▸ **Exercise requirements**
In the entries that follow, how many lines contain "lists"? Answer with the number only.

▸ **Records supplied**
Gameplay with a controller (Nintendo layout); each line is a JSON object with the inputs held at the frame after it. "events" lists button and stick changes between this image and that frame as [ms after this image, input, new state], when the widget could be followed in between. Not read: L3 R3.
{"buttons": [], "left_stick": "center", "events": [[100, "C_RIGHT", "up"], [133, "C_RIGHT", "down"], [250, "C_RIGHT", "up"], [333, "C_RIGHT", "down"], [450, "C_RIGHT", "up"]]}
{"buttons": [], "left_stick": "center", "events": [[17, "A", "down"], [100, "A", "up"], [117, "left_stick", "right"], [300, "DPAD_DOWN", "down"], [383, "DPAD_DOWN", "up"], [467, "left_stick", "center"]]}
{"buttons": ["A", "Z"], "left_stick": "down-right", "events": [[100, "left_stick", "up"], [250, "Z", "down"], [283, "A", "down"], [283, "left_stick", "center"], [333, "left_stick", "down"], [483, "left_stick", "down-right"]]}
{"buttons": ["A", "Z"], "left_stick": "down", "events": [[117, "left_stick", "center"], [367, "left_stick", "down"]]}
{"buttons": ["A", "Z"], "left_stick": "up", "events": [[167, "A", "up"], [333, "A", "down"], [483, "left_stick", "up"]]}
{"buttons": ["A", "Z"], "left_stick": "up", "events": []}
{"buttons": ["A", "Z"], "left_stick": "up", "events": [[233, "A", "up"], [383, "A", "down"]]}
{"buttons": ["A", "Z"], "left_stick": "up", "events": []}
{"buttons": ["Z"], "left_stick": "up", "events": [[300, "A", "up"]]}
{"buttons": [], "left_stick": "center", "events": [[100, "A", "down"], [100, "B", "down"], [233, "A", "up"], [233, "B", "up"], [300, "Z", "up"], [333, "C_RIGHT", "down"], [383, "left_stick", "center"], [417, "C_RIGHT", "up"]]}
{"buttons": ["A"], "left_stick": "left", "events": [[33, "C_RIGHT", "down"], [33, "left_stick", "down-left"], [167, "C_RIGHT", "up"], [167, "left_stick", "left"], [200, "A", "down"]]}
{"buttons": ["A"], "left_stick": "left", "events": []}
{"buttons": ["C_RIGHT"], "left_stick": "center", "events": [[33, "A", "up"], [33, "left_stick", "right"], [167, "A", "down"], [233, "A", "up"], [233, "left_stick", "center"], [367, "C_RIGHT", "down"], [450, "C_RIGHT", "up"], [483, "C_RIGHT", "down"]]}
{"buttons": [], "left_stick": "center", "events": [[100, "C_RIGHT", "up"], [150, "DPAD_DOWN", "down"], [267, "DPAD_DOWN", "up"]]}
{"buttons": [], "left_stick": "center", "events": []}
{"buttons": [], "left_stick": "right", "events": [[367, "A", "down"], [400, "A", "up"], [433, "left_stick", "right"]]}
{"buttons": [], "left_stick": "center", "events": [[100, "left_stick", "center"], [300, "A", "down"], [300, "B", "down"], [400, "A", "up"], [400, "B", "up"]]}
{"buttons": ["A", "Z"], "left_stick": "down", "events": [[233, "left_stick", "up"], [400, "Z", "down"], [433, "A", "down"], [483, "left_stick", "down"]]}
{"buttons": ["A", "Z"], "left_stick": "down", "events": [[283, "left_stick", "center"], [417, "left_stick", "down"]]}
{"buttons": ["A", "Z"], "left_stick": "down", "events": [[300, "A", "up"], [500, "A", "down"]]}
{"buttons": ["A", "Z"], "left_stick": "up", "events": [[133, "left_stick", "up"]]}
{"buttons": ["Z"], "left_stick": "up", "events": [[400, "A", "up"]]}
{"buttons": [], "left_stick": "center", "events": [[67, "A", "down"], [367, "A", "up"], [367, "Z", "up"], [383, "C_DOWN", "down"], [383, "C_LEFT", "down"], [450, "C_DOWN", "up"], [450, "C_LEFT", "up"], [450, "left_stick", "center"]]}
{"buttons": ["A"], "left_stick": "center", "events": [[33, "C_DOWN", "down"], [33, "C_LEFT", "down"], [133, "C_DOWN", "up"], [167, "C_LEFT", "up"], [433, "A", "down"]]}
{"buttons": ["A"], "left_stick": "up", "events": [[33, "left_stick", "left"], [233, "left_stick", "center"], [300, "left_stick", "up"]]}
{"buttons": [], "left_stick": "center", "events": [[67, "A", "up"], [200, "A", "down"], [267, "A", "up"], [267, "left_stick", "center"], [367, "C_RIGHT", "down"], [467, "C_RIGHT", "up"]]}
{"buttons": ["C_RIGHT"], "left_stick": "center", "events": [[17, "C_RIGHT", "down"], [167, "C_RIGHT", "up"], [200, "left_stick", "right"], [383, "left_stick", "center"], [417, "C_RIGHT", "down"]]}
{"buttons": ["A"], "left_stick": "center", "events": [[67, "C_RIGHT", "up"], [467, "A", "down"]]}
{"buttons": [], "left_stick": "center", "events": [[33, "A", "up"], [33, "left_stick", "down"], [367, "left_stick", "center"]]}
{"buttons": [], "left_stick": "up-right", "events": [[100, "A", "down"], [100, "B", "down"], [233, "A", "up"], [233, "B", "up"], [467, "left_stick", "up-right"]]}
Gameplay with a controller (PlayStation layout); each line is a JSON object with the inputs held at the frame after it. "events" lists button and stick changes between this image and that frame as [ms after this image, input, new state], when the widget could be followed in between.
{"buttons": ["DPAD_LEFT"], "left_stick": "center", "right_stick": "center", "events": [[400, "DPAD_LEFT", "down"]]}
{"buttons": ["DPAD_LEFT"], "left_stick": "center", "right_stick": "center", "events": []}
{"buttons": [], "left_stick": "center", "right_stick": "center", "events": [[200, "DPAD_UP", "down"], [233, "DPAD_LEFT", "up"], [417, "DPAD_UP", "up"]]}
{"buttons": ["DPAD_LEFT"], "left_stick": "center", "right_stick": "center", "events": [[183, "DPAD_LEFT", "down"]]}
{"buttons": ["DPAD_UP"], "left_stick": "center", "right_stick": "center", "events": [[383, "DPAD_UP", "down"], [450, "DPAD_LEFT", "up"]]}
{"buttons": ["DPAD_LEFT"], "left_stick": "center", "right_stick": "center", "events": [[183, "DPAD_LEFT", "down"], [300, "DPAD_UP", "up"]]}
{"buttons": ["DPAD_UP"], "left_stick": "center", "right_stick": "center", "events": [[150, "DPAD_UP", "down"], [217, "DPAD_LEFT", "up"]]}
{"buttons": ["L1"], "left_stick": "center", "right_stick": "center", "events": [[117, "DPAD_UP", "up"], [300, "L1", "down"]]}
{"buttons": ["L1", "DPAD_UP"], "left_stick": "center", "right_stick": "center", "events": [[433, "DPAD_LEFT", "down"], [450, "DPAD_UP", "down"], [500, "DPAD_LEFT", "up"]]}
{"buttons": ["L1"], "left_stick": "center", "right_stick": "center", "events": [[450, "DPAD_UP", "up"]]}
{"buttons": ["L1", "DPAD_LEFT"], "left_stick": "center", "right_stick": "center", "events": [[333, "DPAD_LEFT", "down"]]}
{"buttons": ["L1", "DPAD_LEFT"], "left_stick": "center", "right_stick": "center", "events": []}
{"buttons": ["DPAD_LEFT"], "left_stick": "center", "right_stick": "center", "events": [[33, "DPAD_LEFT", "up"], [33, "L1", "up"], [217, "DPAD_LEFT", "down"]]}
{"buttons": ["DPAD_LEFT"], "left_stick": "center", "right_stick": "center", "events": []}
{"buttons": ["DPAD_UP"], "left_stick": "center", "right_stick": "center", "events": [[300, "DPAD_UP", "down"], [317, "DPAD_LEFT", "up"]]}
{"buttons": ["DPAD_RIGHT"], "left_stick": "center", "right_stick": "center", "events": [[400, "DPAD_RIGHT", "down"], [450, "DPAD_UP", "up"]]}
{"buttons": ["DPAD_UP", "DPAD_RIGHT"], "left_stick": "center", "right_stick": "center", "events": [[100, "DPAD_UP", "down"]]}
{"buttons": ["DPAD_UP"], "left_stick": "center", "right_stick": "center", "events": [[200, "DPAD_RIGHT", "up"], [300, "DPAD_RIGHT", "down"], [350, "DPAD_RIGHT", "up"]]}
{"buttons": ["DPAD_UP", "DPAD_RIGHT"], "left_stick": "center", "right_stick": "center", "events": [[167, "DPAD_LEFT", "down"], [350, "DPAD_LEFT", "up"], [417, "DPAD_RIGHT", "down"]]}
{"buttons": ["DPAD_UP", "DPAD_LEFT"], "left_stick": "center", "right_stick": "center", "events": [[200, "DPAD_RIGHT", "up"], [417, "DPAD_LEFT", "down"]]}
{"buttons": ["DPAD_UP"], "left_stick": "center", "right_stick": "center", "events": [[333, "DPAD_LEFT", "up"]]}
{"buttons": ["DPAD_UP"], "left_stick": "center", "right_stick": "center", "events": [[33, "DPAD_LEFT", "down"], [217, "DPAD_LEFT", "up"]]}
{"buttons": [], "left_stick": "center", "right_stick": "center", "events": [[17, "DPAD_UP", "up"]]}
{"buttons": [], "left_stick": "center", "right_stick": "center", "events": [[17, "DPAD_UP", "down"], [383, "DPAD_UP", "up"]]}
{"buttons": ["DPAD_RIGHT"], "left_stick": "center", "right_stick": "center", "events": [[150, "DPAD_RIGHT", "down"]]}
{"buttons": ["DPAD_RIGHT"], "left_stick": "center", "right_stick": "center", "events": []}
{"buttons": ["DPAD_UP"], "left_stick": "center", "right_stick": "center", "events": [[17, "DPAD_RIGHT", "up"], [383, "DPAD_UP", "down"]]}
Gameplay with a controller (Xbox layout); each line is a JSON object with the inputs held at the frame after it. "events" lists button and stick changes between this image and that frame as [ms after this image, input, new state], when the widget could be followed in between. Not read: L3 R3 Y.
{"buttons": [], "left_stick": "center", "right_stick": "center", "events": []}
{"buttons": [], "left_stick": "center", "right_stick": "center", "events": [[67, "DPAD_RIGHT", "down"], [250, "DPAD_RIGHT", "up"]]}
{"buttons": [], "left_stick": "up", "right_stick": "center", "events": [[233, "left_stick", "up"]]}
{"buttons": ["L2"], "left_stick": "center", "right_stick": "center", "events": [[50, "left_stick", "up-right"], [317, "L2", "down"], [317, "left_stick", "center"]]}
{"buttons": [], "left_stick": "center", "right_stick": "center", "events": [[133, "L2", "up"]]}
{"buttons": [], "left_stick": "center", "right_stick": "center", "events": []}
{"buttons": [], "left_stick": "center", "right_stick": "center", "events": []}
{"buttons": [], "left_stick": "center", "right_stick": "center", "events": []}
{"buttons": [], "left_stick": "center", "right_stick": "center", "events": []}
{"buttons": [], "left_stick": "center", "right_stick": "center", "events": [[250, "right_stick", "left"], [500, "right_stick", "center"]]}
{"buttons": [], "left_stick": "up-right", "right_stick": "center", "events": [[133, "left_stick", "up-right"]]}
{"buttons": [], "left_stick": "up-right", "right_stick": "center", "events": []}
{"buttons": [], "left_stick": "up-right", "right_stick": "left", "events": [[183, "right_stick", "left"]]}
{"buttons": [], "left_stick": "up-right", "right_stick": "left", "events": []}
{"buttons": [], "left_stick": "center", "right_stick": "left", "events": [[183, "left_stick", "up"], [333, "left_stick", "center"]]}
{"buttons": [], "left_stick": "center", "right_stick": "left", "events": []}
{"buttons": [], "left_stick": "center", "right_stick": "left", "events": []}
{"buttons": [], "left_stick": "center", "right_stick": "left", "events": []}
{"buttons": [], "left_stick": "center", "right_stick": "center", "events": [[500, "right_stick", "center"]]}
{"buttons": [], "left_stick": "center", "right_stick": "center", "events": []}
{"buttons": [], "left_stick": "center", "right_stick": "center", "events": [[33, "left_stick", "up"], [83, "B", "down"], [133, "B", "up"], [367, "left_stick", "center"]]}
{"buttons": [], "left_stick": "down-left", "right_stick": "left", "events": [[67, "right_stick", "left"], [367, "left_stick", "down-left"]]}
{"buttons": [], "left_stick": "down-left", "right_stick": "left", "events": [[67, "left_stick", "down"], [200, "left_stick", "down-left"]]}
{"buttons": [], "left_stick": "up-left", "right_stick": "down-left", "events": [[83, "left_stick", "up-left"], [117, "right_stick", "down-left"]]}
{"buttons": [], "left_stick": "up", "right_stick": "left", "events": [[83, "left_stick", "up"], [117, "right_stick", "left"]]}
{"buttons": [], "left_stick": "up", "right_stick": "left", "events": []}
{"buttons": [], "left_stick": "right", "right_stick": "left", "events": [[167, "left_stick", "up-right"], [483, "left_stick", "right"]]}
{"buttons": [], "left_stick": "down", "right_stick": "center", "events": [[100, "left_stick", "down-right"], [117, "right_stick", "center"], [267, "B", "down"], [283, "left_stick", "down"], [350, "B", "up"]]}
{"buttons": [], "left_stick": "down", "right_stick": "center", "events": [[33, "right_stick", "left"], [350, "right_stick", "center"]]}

▸ **Answer section**
3